[OpenAFS] problems with file links under Windows XP

Dan Pritts danno@internet2.edu
Tue, 5 Feb 2008 14:20:10 -0500


On Thu, Jan 24, 2008 at 08:59:14AM -0500, Jeffrey Altman wrote:
> 
> Also, I would really like to understand the rationale for creating
> a link that includes either ".." or "../..".  Can you provide me an 
> example where this makes sense?

I've done this, albeit in a unix environment.  

We used a software packaging scheme like so (use a monospaced font):

/usr/local/
           pkg/
               foo-1.0/
                       bin/
                       man/
               bar-1.2/
                       bin/
                       man/
           bin/
           man/

So that all files for a given software package, foo-1.0 or bar-1.2
in this example, were located under a single directory tree.

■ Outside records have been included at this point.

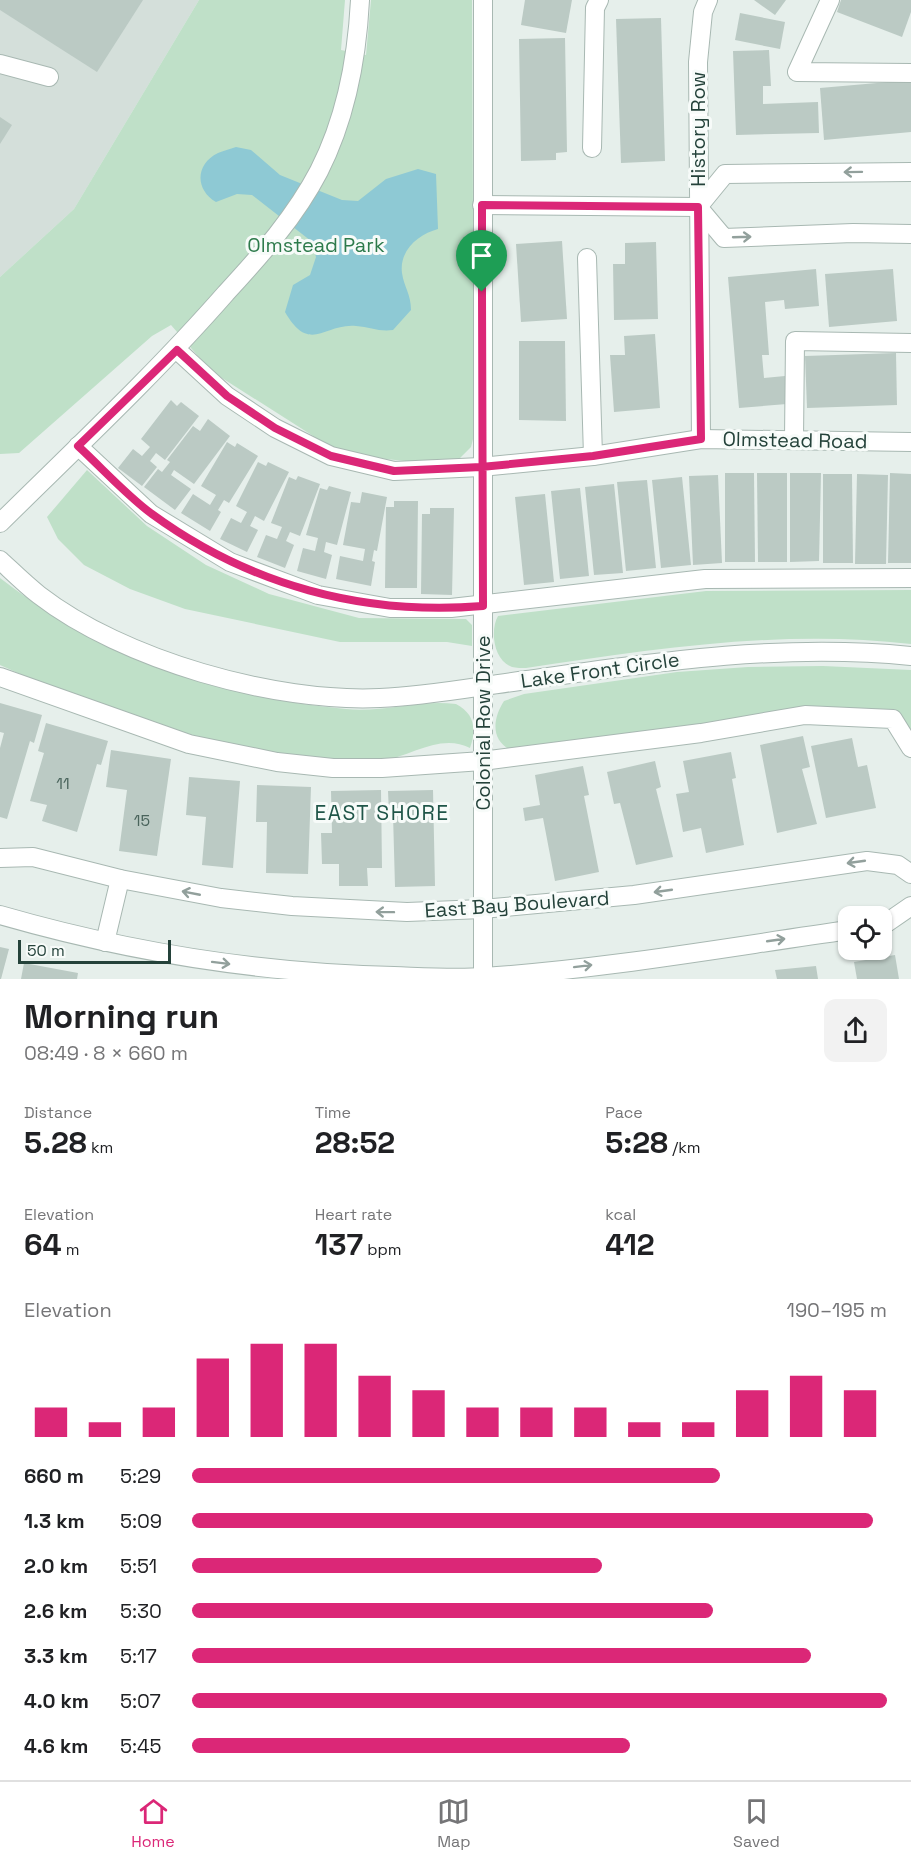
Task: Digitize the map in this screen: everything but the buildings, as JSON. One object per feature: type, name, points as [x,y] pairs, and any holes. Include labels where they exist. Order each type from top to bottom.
[{"type":"street","points":[[0,523],[177,350],[278,235],[303,200],[320,169],[344,106],[357,52],[360,0]]},
{"type":"street","name":"Colonial Row Drive","points":[[483,0],[481,467],[484,686],[483,978]]},
{"type":"street","points":[[592,148],[595,8],[599,0]]},
{"type":"street","name":"History Row","points":[[701,439],[698,62],[703,12],[708,0]]},
{"type":"street","points":[[830,0],[797,72],[911,73]]},
{"type":"street","points":[[0,64],[49,77]]},
{"type":"street","points":[[698,207],[725,174],[911,172]]},
{"type":"street","points":[[482,205],[698,207],[724,238],[853,233],[911,234]]},
{"type":"street","points":[[587,258],[593,456]]},
{"type":"street","points":[[794,439],[795,341],[911,343]]},
{"type":"street","name":"Olmstead Road","points":[[177,350],[227,396],[275,428],[331,456],[394,471],[481,467],[593,456],[701,439],[911,442]]},
{"type":"street","points":[[78,446],[151,514],[230,562],[318,595],[390,608],[483,606],[705,579],[911,578]]},
{"type":"street","name":"Lake Front Circle","points":[[0,560],[40,596],[91,627],[150,655],[229,681],[309,695],[380,698],[484,686],[681,658],[749,653],[822,651],[911,656]]},
{"type":"street","points":[[0,677],[189,744],[277,762],[371,768],[482,761],[701,733],[805,714],[893,719],[911,747]]},
{"type":"street","name":"East Bay Boulevard","points":[[0,858],[33,857],[120,879],[221,898],[292,906],[389,912],[482,909],[634,895],[867,861],[898,865],[911,874]]},
{"type":"street","points":[[105,942],[120,879]]},
{"type":"street","points":[[892,919],[911,906]]},
{"type":"street","points":[[0,915],[154,952],[256,967],[356,975],[483,978],[838,931]]},
{"type":"shaded area","points":[[0,0],[199,0],[74,209],[0,277]]},
{"type":"green space","name":"Olmstead Park","points":[[199,0],[345,0],[341,50],[366,55],[371,0],[472,0],[474,435],[471,447],[458,460],[436,464],[375,458],[332,448],[211,371],[171,325],[152,336],[19,453],[0,454],[0,277],[74,209]]},
{"type":"green space","points":[[87,470],[147,526],[206,565],[269,594],[359,618],[466,619],[472,625],[472,646],[447,642],[340,642],[185,609],[130,589],[84,565],[58,539],[47,517]]},
{"type":"green space","points":[[0,578],[39,606],[79,630],[164,669],[208,684],[253,695],[346,709],[360,710],[429,703],[456,704],[467,712],[472,722],[473,734],[470,748],[459,744],[437,744],[382,761],[370,762],[289,758],[247,752],[204,742],[120,715],[0,665]]},
{"type":"green space","points":[[911,590],[911,644],[863,640],[766,640],[670,648],[523,668],[512,667],[501,658],[494,636],[498,616],[706,591]]},
{"type":"green space","points":[[823,666],[911,670],[911,732],[882,713],[511,750],[504,746],[497,735],[497,714],[504,701],[524,694],[677,672],[748,667]]},
{"type":"water","points":[[236,147],[251,150],[280,175],[342,200],[358,201],[386,179],[418,169],[436,174],[438,229],[417,239],[407,250],[402,273],[411,310],[393,330],[345,326],[310,335],[294,325],[285,312],[293,285],[310,275],[316,257],[311,241],[252,195],[237,194],[216,202],[204,191],[201,184],[202,170],[210,158]]},
{"type":"district","name":"EAST SHORE","points":[[382,812]]},
{"type":"route","points":[[482,292],[481,467],[483,606],[390,608],[318,595],[230,562],[151,514],[78,446],[177,350],[227,396],[275,428],[331,456],[394,471],[481,467],[593,456],[701,439],[698,207],[482,205],[482,292]]}]
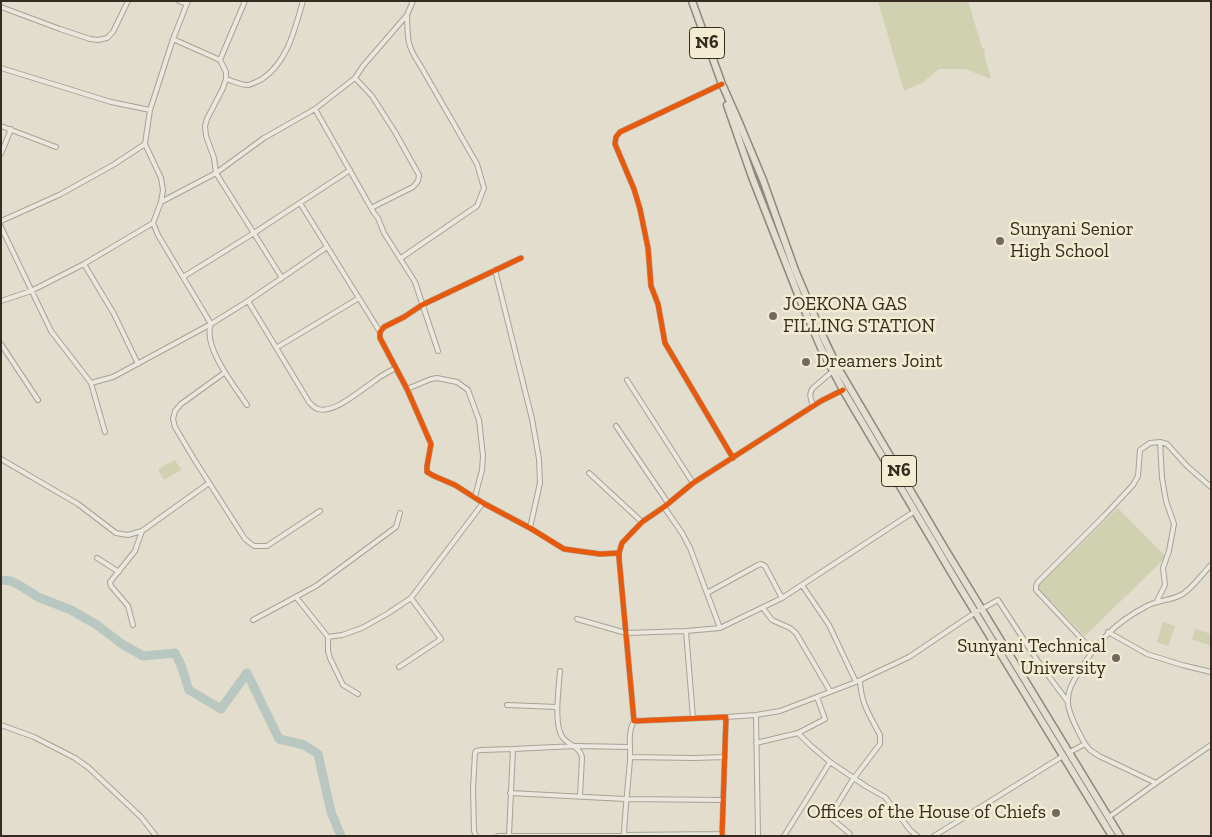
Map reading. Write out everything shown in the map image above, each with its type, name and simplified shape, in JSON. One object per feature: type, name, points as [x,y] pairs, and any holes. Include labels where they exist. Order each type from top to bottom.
[{"type":"main road","name":"N6","points":[[692,1],[768,220],[821,348],[983,608],[1120,836]]},
{"type":"main road","name":"N6","points":[[836,370],[842,390],[1112,836]]},
{"type":"street","points":[[1,7],[60,29],[98,40],[107,38],[113,32],[128,1]]},
{"type":"street","points":[[1,301],[31,291],[84,264],[153,223],[161,202],[163,190],[161,178],[145,144],[150,110],[187,2],[179,1]]},
{"type":"street","points":[[220,60],[245,1]]},
{"type":"street","points":[[226,79],[242,84],[252,84],[269,74],[287,49],[303,1]]},
{"type":"street","points":[[161,202],[216,173],[260,141],[316,109],[355,78],[407,15],[413,1]]},
{"type":"street","points":[[401,258],[477,206],[484,188],[477,164],[412,53],[408,42],[407,15]]},
{"type":"street","points":[[173,39],[220,60],[226,72],[223,88],[205,126],[216,173],[282,278]]},
{"type":"street","points":[[1,68],[111,102],[150,110]]},
{"type":"street","points":[[355,78],[372,96],[419,175],[418,181],[412,187],[371,208]]},
{"type":"street","points":[[722,84],[620,132],[616,137],[616,144],[640,209],[648,248],[651,286],[658,304],[665,343],[733,458]]},
{"type":"street","points":[[316,109],[378,218],[384,233],[415,282],[438,351]]},
{"type":"street","points":[[1,126],[56,147]]},
{"type":"street","points":[[1,154],[11,129]]},
{"type":"street","points":[[1,221],[59,195],[113,165],[145,144]]},
{"type":"street","points":[[183,277],[350,170]]},
{"type":"street","points":[[300,203],[380,332],[380,338],[407,389],[431,444],[427,472],[455,485],[564,549],[600,554],[619,553]]},
{"type":"street","points":[[153,223],[158,235],[211,324]]},
{"type":"street","points":[[1,226],[51,331],[91,384],[105,432]]},
{"type":"street","points":[[91,384],[112,377],[138,364],[211,324],[327,247]]},
{"type":"street","points":[[380,332],[422,305],[521,258]]},
{"type":"street","points":[[84,264],[114,314],[138,364]]},
{"type":"street","points":[[495,270],[532,419],[539,459],[540,483],[530,528]]},
{"type":"street","points":[[276,348],[359,298]]},
{"type":"street","points":[[248,301],[309,402],[320,410],[327,410],[336,406],[396,368]]},
{"type":"street","points":[[211,324],[209,338],[224,373],[247,405]]},
{"type":"street","points":[[1,344],[38,400]]},
{"type":"street","points":[[813,406],[810,391],[836,370]]},
{"type":"street","points":[[224,373],[196,392],[173,415],[176,427],[245,539],[254,546],[267,546],[320,511]]},
{"type":"street","points":[[407,389],[437,378],[457,382],[468,390],[479,420],[483,456],[482,470],[475,497]]},
{"type":"street","points":[[627,380],[693,483]]},
{"type":"street","points":[[624,836],[630,757],[629,748],[631,727],[634,720],[619,553],[622,543],[642,522],[693,483],[813,406],[842,390]]},
{"type":"street","points":[[616,426],[668,503]]},
{"type":"street","points":[[1093,651],[1036,590],[1038,582],[1133,485],[1138,476],[1140,450],[1150,443],[1160,442],[1167,444],[1187,466],[1211,487]]},
{"type":"street","points":[[1157,601],[1165,585],[1163,568],[1170,548],[1174,524],[1166,500],[1162,478],[1160,442]]},
{"type":"street","points":[[1,459],[78,504],[116,533],[128,535],[142,531],[209,483]]},
{"type":"street","points":[[589,473],[642,522]]},
{"type":"street","points":[[328,637],[342,635],[362,628],[412,598],[484,503]]},
{"type":"street","points":[[664,507],[690,548],[720,628]]},
{"type":"street","points":[[577,619],[626,632],[686,631],[720,628],[782,598],[914,511]]},
{"type":"street","points":[[253,620],[316,586],[396,527],[400,513]]},
{"type":"street","points":[[133,625],[128,606],[111,586],[110,582],[135,551],[142,531]]},
{"type":"street","points":[[98,558],[119,572]]},
{"type":"street","points":[[707,593],[758,564],[762,564],[765,566],[782,598]]},
{"type":"street","points":[[1156,783],[1090,750],[1085,744],[1069,709],[1068,693],[1093,651],[1108,632],[1145,606],[1181,595],[1211,566]]},
{"type":"street","points":[[802,585],[829,625],[858,681],[863,704],[880,735],[880,744],[853,778],[831,814],[831,818],[850,836]]},
{"type":"street","points":[[296,598],[328,637],[330,658],[343,685],[358,694]]},
{"type":"street","points":[[399,667],[441,639],[412,598]]},
{"type":"street","points":[[634,720],[726,717],[780,711],[858,681],[908,657],[976,612],[998,600],[1039,663],[1068,702]]},
{"type":"street","points":[[763,608],[772,620],[796,632],[830,691]]},
{"type":"street","points":[[686,631],[693,718]]},
{"type":"street","points":[[1108,632],[1146,654],[1182,666],[1211,672]]},
{"type":"street","points":[[560,671],[557,707],[559,732],[565,740],[576,746],[581,752],[580,796]]},
{"type":"street","points":[[756,743],[798,733],[826,719],[816,696]]},
{"type":"street","points":[[507,705],[557,707]]},
{"type":"street","points":[[756,715],[758,836]]},
{"type":"street","points":[[498,836],[722,835],[726,717]]},
{"type":"street","points":[[1,725],[34,737],[75,758],[141,817],[156,836]]},
{"type":"street","points":[[798,733],[830,762],[885,797],[910,830],[917,836]]},
{"type":"street","points":[[1070,752],[1085,744]]},
{"type":"street","points":[[1109,817],[1211,745]]},
{"type":"street","points":[[476,836],[474,831],[473,789],[476,751],[576,746],[629,748]]},
{"type":"street","points":[[508,835],[513,749]]},
{"type":"street","points":[[934,836],[1063,756]]},
{"type":"street","points":[[630,757],[725,757]]},
{"type":"street","points":[[784,836],[830,762]]},
{"type":"street","points":[[510,793],[626,799],[723,800]]},
{"type":"green space","points":[[878,1],[968,1],[982,48],[985,49],[984,54],[991,79],[965,69],[939,69],[922,83],[904,91]]},
{"type":"green space","points":[[175,460],[181,470],[164,480],[158,469]]},
{"type":"green space","points":[[1118,508],[1166,557],[1085,636],[1037,587]]},
{"type":"green space","points":[[1163,622],[1175,626],[1168,646],[1157,642]]},
{"type":"green space","points":[[1195,629],[1211,634],[1211,646],[1192,639]]},
{"type":"waterway","points":[[1,580],[11,581],[38,597],[71,610],[143,656],[175,653],[189,690],[221,709],[247,673],[279,739],[304,745],[318,754],[331,812],[341,836]]},
{"type":"cycle path","points":[[722,84],[620,132],[616,137],[615,144],[634,189],[640,209],[648,248],[651,286],[658,304],[665,343],[733,458]]},
{"type":"cycle path","points":[[521,258],[422,305],[384,327],[380,332],[380,338],[407,389],[431,444],[427,472],[455,485],[564,549],[600,554],[619,553]]},
{"type":"cycle path","points":[[722,836],[726,717],[634,721],[619,553],[622,543],[642,522],[693,483],[821,401],[843,390]]},
{"type":"place","name":"Sunyani Senior High School","points":[[1000,241]]},
{"type":"place","name":"JOEKONA GAS FILLING STATION","points":[[773,316]]},
{"type":"place","name":"Dreamers Joint","points":[[806,362]]},
{"type":"place","name":"Sunyani Technical University","points":[[1116,658]]},
{"type":"place","name":"Offices of the House of Chiefs","points":[[1056,813]]}]
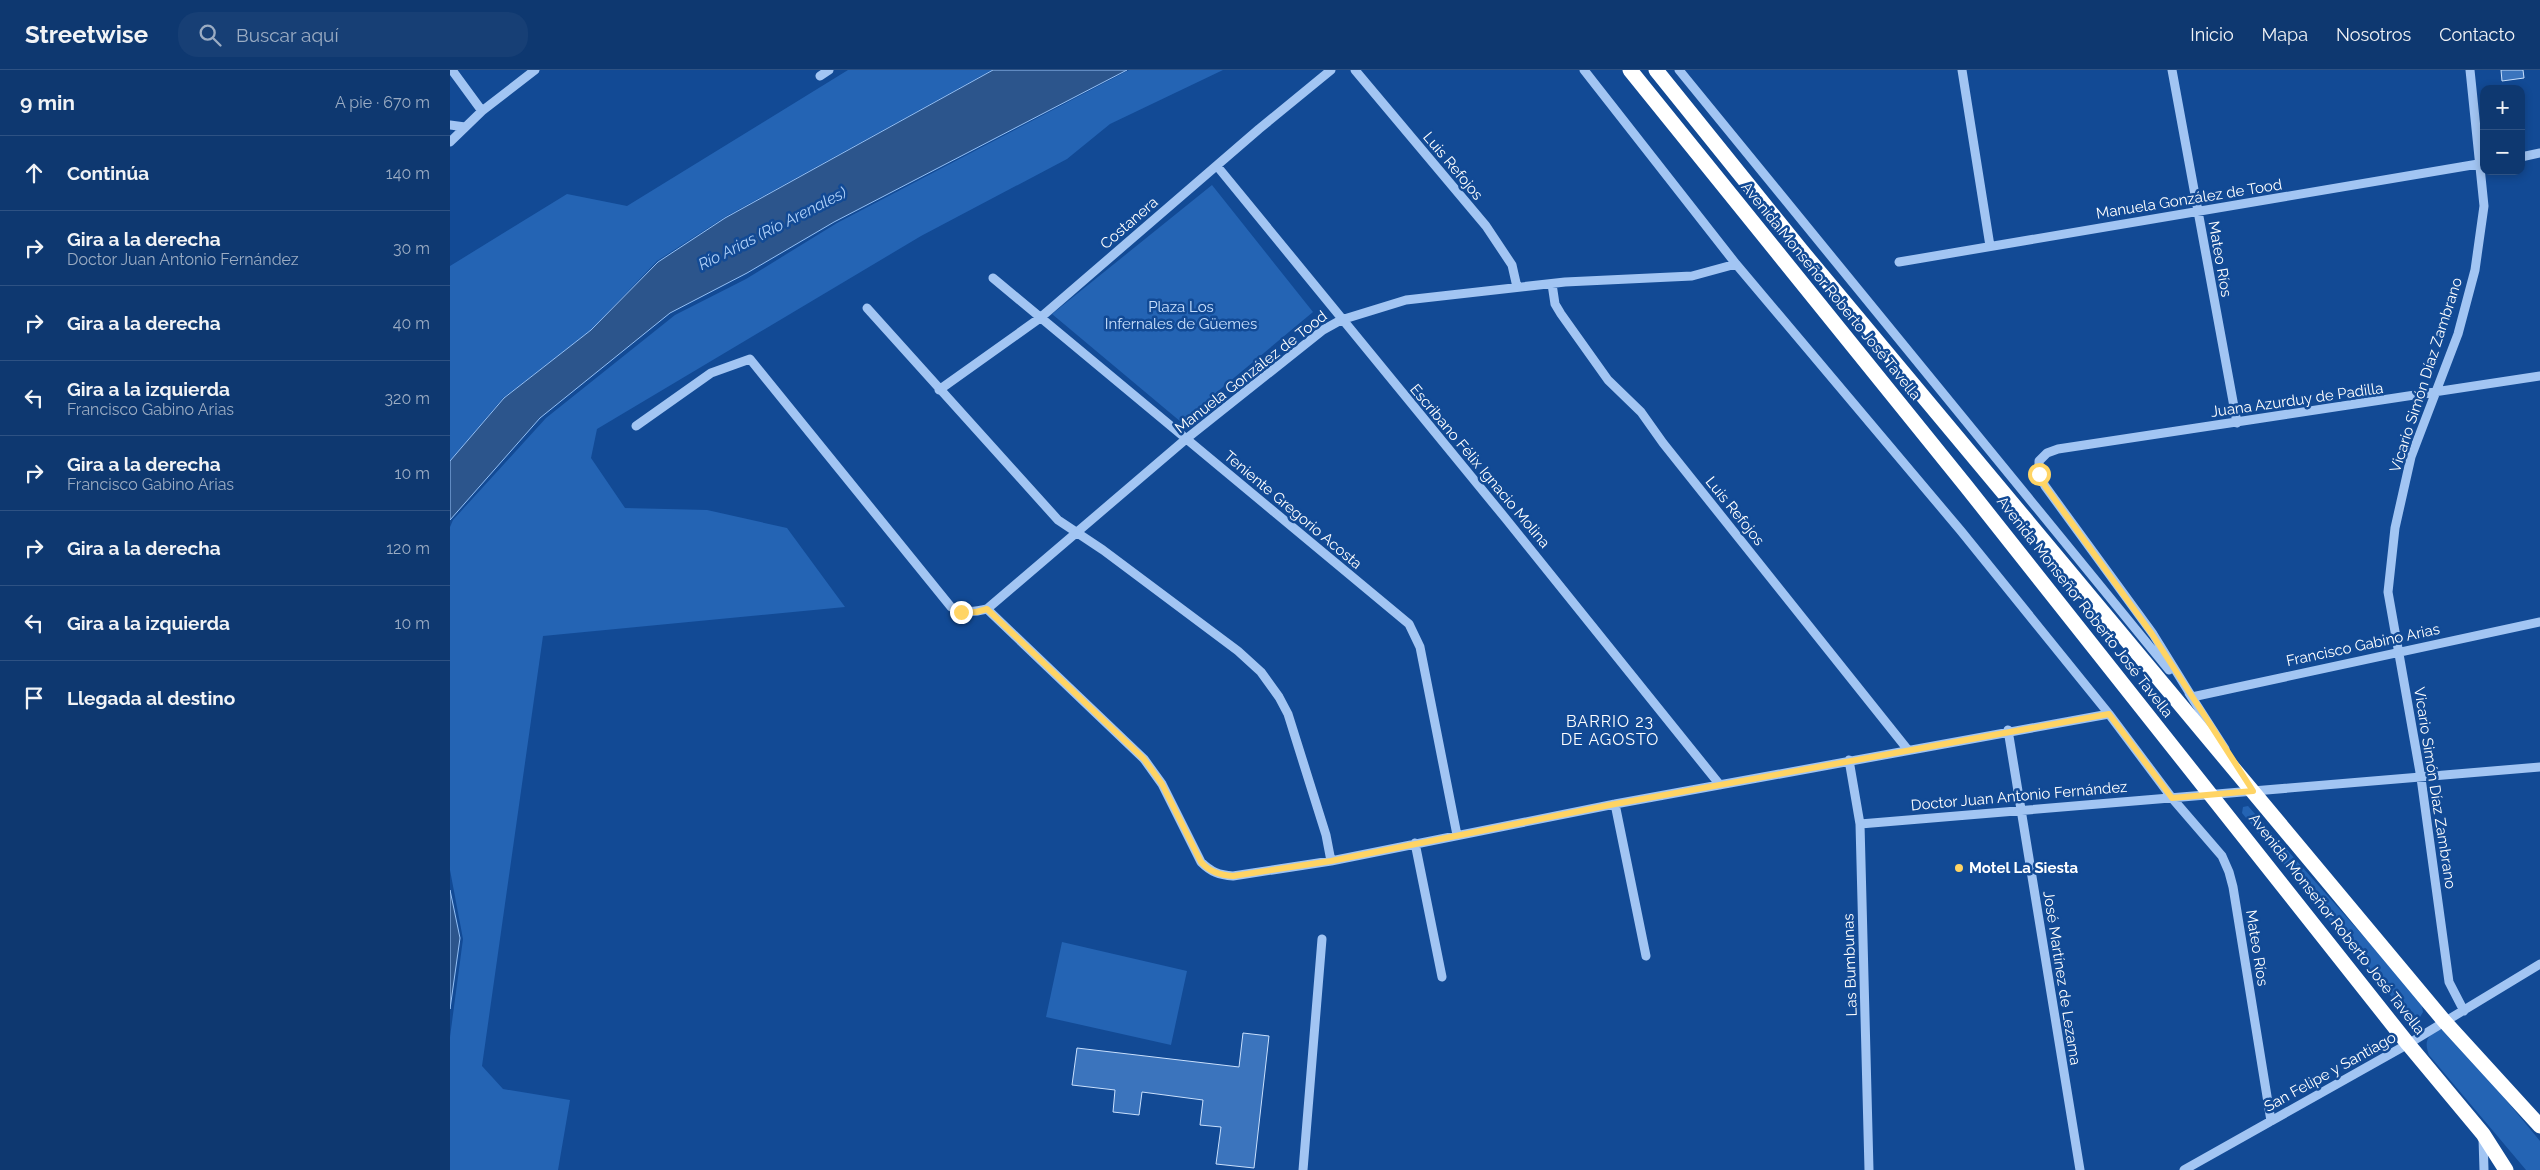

In /usr/local/bin, man, etc., were symlinks to the files in each
package's directory.

Rather than hardcoding the symbolic link like so:

   cd /usr/local/bin
   ln -s /usr/local/pkg/foo-1.0/bin/foo foo

We did it with relative paths like so:

   cd /usr/local/bin
   ln -s ../pkg/foo-1.0/bin/foo foo

using relative paths instead of absolute paths in the links allowed people
to put the packages in different locations on their systems, perhaps
allowing them to use multiple package trees from multiple providers, etc.